0

R e m b u l a n



>

Syawal kembali duduk di depan teras rumahnya sambil menatap bulan yang terbungkus tirai kabut persis sekabut hatinya sekarang. Suasana serasa teduh.
Badai yang menghantam kapal jiwanya cukup membuatnya sock. Betapa tidak? Saat dirinya masih sangat membutuhkan kasih sayang dari kedua orang tuanya, dia sudah harus menelan realita bahwa ayahnya telah meninggalkan dirinya dengan alasan merantau. " Wal, ayah hanya pergi mencari uang yang banyak untuk Syawal. Syawal jangan menangis ya. Ayah janji akan cepat pulang". Ternyata kalimat itulah menjadi salam perpisahannya dengan sang ayah.

Malam itu, ayah tirinya bertengkar hebat dengan bundanya. Pemandangan yang terlalu sering tersaji dihadapannya sehingga membuat Syawal muak dengan semua itu. Syawal sangat berharap ayahnya dapat kembali ke beranda mereka. Berkumpul seperti dulu. Tapi, harapan itu pupus sudah. Berita yang berhembus kencang mengalirkan derit cerita bahwa sang ayah telah menikah lagi dengan wanita yang kaya raya dan hidup bahagia menjadi pemicu sang bunda nekad untuk menikah lagi.

Sebenarnya, Syawal menentang keras pernikahan itu jauh sebelum dia tahu bagaimana tingkah laku ayah tirinya. Syawal masih berharap ayahnya akan kembali seperti janji yang diucapkan oleh ayahnya. Dia samasekali tidak percaya akan berita yang hampir membuatnya menjadi durja. Tapi, bundanya tetap berkekeh dengan keputusan yang dibuat karena rasa cemburu, emosi, gengsi atau apalah namanya. Bahkan, Syawal ambil sikap unjuk rasa tidak mau makan.

Waktu terus bergulir. Hingga kini ayahnya tak jua kunjung pulang. Janji hanya tinggal janji. Tepat saat Syawal beranjak dewasa bundanya menikah lagi dengan seorang pria yang terang-terangan sangat membenci kehadirannya. Sejak saat itulah, Syawal sangat suka menyendiri dan lebih senang berbicara kepada rembulan.

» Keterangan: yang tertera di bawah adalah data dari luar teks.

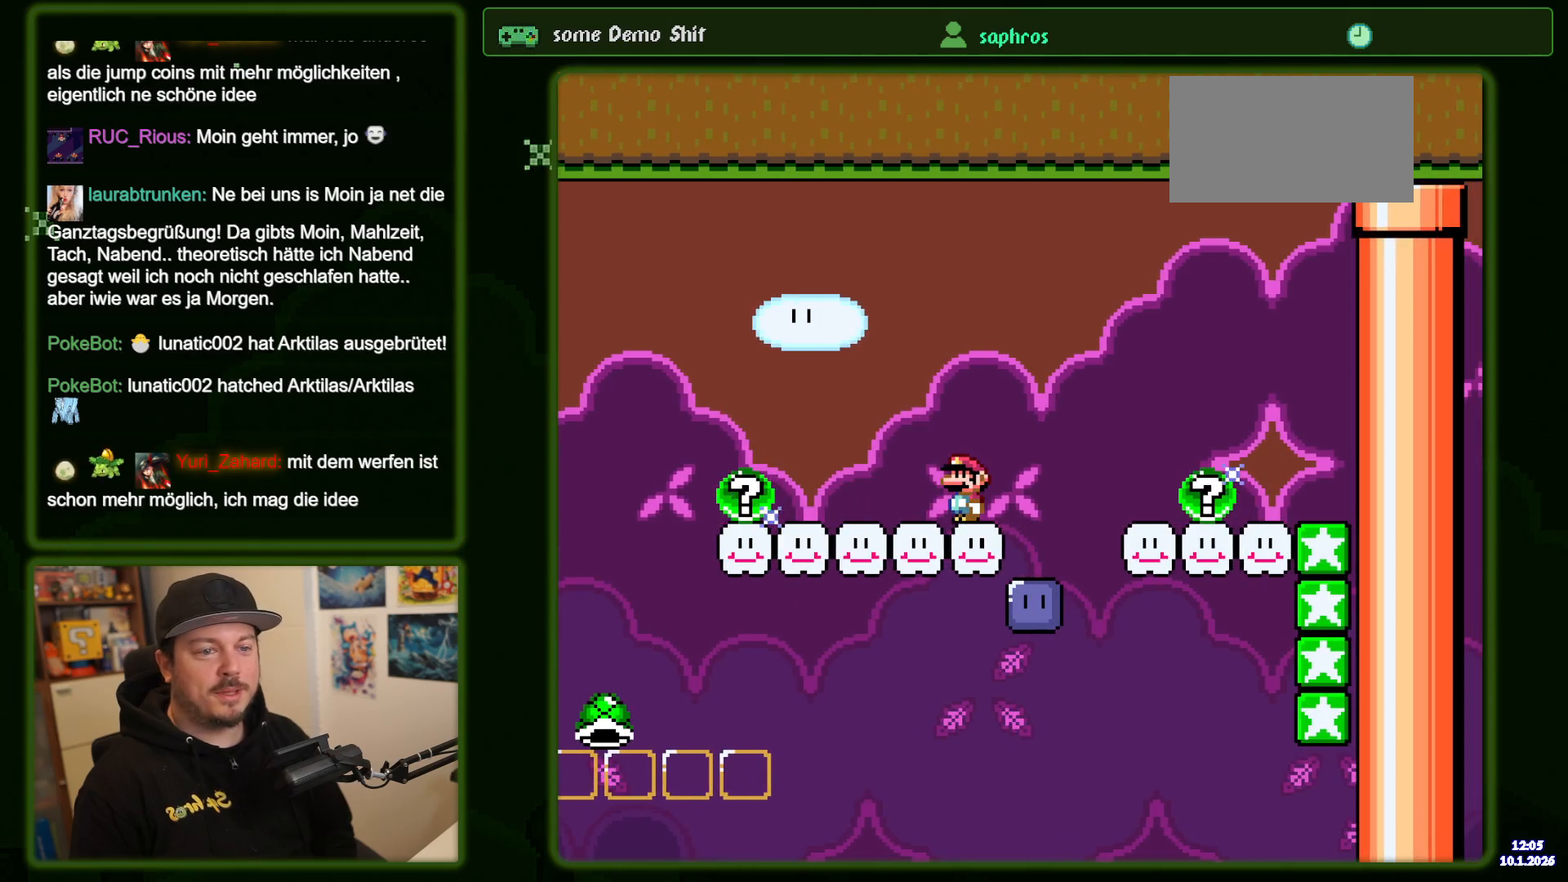
{"dt_ms": 500, "buttons": ["B", "Y"], "events": []}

Pernikahan itu tetap terjadi. Sebuah perhalatan diselenggarakan. Tenda tergelar serta kursi berjejer rapi. Tak ketinggalan juga pentas berukur persegi tergelentang. Janur kuning melengkung di mulut gang. Nyanyian marhaban turut mengaung. Di ujung itu semua Syawal membeku atas penikahan itu dan dia yakin ini juga bukanlah kemauan bundanya. Ini terjadi karena keegoisan semata.

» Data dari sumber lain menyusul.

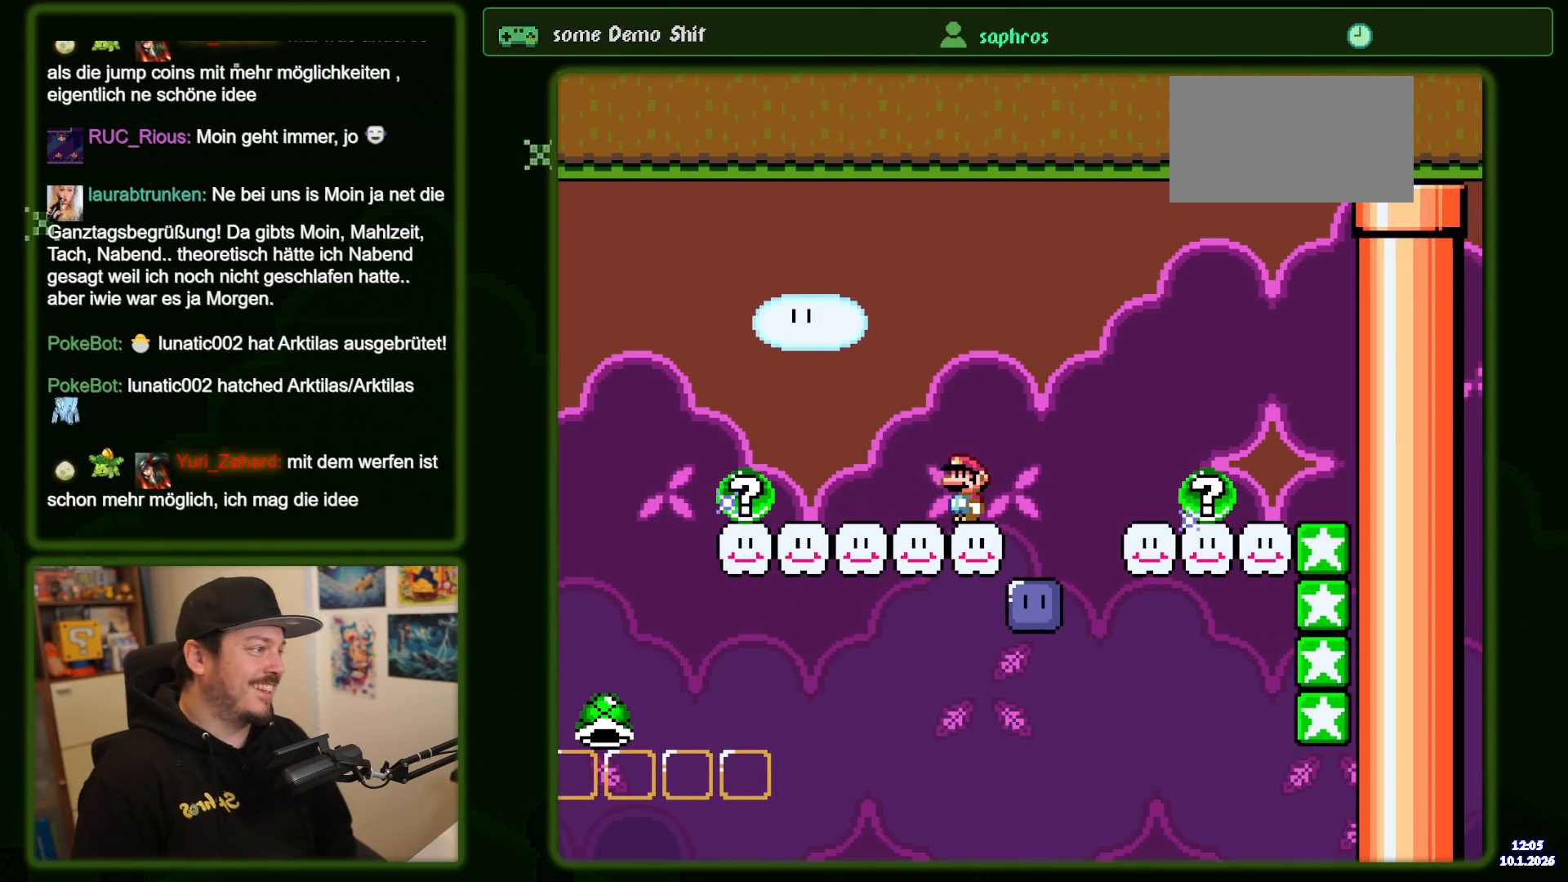
{"dt_ms": 500, "buttons": ["B", "Y"], "events": []}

Syawal mulai merasa asing di rumahnya. Dia semakin jauh dari bundanya. Perhatian dan kasih sayang yang dulu tertuang sepenuhnya kepada dirinya seorang kini telah terbagi. Hingga, dia merasa bundanya tak lagi menghiraukannya. Sejak itulah, Syawal semakin akrab dengan rembulan. Dia sangat menyukai kedatangan malam daripada siang. Syawal membenci terang. Sebab terang hanya akan menunjukkan kenyataan takdirnya.

Empat belas tahun lamanya Syawal hidup satu atap dengan ayah dan kelima saudara tirinya. Tapi, Syawal merasa tak memiliki ayah. Syawal selalu merasa kesepian. Rumah seakan neraka baginya. Tinggal bersama orang yang tidak menyukai kehadirannya sungguh membuat Syawal tidak tenang tinggal di rumahnya sendiri.

Syawal masih menyatu dalam keteduhan malam. Belaian malam mengigit tubuhnya. Rembulan juga enggan keluar dari persembunyiaannya. " Awan menyingkirlah! Biar aku dapat mengobrol dengan rembulan yang kausekap itu." Teriak Syawal. Desir suara paraunya menyentak alam. Sekilas pepohonan berkelabat di antara riuh yang kian dingin.

Adegan demi adegan terekam oleh matanya. Pertengkaran yang tak ada ujungnya selalu menampilkan episode yang sama. Ayah tirinya yang suka main tangan sering meniggalkan jejak memar di wajah bundanya. Perkataan yang tak selayak didengarnya tetap menembus telinganya meski dia selalu berusaha menghindar. Entahlah, tangan dan kakinya terasa kaku. Tak ada tindakkan sedikit pun untuk membela bundanya. Setiap kali dua manusia itu berkelut. Syawal langsung melarikan diri ke kamar. Membungkus kepalanya dengan bantal. Selalu begitu.
" Bunda, inikah yang disebut demi kebaikan kita?" Tanyaku.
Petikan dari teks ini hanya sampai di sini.